Each year, across the world, one child dies every 30 seconds from diarrhoea. The simple act of washing hands with soap significantly cut the risk of diarrhoea from 30% to 50% and that of respiratory tract infection from 21% to 45%, thus proving to be the most cost-effective way to prevent diseases compared to any single vaccine.

While DHaAL is covering 421 schools in the first leg, in the second leg it aims to cover all 48000 schools in various phases. In the first phase, the state aims to cover 10,000 schools. 
Currently, the group hand washing stations scheme is covered by the Swachh Bharat, Swachh Vidyalaya Campaign. And if applied throughout, the scheme has the potential of taking the health benefits of hand washing to 110 million children in schools with midday meals across the country. 

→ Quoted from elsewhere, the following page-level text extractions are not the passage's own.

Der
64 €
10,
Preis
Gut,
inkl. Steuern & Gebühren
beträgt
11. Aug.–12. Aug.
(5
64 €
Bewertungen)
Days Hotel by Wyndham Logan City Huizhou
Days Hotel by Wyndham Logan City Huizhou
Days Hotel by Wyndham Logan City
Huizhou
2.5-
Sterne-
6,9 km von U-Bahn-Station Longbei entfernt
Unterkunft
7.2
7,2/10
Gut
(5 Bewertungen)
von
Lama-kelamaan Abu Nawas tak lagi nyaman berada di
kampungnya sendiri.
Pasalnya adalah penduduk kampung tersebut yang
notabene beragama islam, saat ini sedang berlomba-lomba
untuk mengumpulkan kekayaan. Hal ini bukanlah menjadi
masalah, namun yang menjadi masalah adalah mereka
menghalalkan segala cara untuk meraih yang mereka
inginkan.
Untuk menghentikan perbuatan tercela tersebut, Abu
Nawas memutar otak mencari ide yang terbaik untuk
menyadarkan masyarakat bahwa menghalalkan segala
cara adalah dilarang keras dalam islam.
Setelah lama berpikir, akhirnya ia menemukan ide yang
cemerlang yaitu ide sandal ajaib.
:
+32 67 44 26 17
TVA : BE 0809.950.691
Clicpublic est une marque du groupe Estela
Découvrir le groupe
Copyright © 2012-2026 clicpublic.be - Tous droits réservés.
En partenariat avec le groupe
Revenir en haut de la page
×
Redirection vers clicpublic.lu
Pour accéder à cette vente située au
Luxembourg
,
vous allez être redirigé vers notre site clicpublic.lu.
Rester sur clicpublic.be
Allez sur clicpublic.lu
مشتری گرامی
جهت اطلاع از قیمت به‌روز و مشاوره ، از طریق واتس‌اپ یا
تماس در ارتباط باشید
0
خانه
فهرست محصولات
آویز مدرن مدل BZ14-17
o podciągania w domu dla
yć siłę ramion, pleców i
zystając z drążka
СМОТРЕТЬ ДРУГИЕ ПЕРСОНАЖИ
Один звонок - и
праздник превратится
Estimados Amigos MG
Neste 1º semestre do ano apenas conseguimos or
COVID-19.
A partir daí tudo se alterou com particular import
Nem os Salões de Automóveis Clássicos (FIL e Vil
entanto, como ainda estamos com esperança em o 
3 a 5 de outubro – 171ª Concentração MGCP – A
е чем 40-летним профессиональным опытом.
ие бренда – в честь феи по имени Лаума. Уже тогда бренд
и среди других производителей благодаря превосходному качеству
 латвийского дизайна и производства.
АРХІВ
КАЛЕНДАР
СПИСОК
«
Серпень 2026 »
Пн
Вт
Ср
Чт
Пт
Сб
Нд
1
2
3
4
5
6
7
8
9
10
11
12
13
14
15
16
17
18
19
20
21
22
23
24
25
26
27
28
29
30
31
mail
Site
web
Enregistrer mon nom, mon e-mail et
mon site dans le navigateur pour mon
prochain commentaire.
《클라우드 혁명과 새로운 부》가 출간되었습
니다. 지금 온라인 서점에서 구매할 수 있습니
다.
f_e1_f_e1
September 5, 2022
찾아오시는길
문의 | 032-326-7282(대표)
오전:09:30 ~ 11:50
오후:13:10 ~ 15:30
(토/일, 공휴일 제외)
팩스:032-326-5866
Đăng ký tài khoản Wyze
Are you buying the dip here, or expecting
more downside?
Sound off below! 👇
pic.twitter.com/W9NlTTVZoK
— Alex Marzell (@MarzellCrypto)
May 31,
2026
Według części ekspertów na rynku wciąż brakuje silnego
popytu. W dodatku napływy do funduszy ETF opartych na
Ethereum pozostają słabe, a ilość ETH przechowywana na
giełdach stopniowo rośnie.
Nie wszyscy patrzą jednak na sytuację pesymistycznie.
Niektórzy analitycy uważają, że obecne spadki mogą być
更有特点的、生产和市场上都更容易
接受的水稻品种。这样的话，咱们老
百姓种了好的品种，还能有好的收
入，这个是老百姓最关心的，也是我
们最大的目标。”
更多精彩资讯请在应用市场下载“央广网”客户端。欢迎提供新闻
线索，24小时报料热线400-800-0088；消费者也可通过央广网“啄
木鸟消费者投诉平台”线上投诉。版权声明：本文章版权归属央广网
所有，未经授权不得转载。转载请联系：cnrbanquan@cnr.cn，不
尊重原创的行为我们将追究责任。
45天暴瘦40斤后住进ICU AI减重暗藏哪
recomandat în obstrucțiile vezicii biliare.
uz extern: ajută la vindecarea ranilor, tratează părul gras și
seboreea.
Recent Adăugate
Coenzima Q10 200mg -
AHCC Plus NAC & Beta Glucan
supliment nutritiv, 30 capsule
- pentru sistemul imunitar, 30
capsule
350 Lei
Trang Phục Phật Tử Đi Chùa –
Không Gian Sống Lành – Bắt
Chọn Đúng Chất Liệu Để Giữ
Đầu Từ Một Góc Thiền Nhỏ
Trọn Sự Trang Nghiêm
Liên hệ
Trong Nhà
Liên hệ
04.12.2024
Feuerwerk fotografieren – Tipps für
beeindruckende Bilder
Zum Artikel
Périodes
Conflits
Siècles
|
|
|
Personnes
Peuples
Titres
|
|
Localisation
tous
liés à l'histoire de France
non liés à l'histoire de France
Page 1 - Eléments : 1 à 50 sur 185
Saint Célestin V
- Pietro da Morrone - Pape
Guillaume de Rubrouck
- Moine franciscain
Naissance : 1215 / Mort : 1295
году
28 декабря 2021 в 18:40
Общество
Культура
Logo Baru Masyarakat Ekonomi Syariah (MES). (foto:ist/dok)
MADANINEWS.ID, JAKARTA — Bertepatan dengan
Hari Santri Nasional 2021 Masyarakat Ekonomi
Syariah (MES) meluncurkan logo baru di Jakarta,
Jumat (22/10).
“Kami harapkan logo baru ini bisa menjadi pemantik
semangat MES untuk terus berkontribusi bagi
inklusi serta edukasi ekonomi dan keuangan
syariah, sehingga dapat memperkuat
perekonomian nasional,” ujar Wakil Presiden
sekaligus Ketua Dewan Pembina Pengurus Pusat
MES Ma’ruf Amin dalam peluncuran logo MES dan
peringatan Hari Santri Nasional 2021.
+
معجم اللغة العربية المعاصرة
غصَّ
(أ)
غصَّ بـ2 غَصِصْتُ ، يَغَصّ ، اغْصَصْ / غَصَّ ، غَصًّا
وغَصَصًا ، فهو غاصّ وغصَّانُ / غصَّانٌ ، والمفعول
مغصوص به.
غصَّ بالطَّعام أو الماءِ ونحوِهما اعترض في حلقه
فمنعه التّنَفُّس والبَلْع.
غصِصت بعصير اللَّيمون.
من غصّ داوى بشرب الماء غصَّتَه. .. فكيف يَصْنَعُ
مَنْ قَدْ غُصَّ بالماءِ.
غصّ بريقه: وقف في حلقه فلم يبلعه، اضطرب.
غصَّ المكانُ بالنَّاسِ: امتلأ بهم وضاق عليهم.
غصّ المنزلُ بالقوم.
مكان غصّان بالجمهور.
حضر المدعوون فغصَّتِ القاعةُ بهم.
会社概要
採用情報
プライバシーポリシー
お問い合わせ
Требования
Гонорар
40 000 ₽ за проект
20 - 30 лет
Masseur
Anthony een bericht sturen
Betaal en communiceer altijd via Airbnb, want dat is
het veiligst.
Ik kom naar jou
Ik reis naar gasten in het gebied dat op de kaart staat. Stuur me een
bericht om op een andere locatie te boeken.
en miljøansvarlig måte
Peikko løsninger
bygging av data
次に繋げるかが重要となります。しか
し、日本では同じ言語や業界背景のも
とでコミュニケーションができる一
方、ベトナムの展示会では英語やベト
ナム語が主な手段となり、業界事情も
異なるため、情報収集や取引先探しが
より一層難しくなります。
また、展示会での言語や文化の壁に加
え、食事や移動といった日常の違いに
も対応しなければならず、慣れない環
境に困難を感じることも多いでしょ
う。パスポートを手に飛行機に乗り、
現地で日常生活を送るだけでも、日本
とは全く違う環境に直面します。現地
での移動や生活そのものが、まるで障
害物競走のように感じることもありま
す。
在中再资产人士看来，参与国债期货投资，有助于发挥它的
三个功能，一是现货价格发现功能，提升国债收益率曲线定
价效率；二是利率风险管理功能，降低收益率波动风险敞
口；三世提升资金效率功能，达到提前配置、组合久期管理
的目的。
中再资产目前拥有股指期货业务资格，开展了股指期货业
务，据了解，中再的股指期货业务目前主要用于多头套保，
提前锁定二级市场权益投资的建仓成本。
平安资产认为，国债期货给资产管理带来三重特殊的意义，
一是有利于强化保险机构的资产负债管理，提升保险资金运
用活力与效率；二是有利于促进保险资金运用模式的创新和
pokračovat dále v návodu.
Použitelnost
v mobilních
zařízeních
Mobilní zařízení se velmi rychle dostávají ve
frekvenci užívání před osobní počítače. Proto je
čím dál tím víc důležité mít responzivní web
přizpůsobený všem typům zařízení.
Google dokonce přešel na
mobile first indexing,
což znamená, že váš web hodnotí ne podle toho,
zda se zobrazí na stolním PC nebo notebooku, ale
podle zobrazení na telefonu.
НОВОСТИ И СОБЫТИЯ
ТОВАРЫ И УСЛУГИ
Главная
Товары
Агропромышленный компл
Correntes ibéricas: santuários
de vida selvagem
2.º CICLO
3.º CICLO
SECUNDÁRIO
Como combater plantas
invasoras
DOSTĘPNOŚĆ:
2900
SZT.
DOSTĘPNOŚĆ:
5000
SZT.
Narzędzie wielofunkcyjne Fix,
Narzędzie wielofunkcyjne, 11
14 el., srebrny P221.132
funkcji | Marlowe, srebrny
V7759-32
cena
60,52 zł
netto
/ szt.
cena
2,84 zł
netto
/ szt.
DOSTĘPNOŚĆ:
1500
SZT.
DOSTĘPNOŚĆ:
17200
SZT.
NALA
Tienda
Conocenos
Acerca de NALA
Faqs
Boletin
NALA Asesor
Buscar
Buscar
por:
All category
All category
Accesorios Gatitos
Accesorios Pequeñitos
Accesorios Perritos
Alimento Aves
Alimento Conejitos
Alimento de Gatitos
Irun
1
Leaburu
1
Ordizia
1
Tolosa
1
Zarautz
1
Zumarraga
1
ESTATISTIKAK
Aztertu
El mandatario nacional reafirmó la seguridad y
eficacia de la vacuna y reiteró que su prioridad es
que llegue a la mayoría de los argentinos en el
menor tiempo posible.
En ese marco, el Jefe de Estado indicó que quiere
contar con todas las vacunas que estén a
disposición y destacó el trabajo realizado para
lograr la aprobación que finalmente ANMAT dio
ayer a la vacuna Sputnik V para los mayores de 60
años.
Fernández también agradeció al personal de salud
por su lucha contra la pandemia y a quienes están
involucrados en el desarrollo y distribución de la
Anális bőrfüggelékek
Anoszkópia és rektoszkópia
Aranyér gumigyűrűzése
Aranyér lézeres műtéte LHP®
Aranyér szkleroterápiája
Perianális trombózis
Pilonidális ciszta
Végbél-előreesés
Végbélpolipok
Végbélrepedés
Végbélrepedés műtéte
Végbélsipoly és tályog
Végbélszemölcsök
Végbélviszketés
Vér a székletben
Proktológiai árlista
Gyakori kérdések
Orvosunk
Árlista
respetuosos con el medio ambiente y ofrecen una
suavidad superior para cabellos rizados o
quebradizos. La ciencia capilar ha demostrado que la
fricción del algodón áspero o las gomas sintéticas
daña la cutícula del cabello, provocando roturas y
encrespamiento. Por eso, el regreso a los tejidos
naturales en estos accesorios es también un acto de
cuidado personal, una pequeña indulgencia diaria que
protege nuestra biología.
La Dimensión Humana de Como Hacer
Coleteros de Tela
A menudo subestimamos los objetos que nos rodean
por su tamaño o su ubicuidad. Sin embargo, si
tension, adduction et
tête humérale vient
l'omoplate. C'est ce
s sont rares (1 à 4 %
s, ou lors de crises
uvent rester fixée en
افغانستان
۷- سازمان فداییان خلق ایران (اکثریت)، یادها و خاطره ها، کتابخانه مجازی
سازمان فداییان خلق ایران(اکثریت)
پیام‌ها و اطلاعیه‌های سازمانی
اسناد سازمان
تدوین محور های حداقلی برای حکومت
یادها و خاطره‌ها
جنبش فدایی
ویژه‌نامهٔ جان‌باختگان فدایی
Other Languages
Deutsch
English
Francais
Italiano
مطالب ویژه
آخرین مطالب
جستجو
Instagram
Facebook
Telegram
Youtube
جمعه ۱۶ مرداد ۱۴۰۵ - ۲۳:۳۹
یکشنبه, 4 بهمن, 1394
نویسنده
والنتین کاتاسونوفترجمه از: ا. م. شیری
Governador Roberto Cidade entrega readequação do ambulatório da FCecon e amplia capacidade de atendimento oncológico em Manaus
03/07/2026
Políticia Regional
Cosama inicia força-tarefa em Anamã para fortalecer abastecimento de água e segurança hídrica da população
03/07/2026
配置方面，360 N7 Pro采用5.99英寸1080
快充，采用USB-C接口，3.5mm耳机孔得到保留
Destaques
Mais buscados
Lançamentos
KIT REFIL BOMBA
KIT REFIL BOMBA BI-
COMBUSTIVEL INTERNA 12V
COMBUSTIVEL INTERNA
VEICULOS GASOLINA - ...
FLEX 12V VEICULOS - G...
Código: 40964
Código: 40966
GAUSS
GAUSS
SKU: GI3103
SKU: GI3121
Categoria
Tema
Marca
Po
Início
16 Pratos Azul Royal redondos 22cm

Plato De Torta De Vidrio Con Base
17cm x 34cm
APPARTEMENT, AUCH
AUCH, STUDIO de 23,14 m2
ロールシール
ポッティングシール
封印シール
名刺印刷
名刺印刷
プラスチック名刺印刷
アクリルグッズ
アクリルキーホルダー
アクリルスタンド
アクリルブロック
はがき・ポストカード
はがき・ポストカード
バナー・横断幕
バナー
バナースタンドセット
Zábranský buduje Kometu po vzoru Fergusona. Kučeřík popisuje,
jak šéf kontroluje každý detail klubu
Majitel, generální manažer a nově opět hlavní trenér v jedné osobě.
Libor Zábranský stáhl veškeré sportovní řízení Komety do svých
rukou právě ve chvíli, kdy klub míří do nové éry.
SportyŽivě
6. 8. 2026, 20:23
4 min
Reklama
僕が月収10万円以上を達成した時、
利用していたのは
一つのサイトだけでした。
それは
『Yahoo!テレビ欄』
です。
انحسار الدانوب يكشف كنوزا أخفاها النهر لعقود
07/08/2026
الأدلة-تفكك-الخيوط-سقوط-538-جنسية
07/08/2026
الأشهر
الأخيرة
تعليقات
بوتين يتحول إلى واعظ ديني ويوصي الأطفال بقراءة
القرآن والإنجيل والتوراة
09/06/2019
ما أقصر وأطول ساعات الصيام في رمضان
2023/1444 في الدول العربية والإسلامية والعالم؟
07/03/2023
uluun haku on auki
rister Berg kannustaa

The hand washing scheme is just one in a list of schemes that has the potential of changing the lives of children around the world, as per the UNICEF report “The State of the World’s Children Report – Reimagine the future: Innovation for every child”. The other schemes with similar potentials include the first rechargable hearing aid battery charger developed in Zimbabwe, mobile phone based youth programmes that reach out to Ebola-hit youth in Liberia, floating schools in Bangladesh, a navigating device invented by two teenagers in Colombia to help the hearing-impaired navigate, a urine-powered generator invented by Nigerian teenage girls, and building material made from rice waste made by a Chandigarh teen. 

“In our ever-more connected world, local solutions can have a global impact – benefiting children in every country who still face inequity and injustice every day. For innovation to benefit every child, we have to be more innovative – rethinking the way we foster and fuel new ideas to solve our oldest problems,” said UNICEF Executive Director Anthony Lake. “The best solutions to our toughest challenges will come from young people, adolescents and children themselves.”